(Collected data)
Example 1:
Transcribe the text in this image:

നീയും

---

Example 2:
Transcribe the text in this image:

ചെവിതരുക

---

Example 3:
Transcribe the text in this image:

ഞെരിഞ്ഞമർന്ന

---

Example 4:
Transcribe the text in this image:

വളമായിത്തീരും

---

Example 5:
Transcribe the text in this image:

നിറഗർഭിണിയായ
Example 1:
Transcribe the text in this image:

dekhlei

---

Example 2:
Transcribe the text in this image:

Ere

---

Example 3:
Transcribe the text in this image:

**Problem to work on:** Could the data above be set down exactly, in full?

**Exercise response:**
Example 1:
Transcribe the text in this image:

നീയും

---

Example 2:
Transcribe the text in this image:

ചെവിതരുക

---

Example 3:
Transcribe the text in this image:

ഞെരിഞ്ഞമർന്ന

---

Example 4:
Transcribe the text in this image:

വളമായിത്തീരും

---

Example 5:
Transcribe the text in this image:

നിറഗർഭിണിയായ
Example 1:
Transcribe the text in this image:

dekhlei

---

Example 2:
Transcribe the text in this image:

Ere

---

Example 3:
Transcribe the text in this image:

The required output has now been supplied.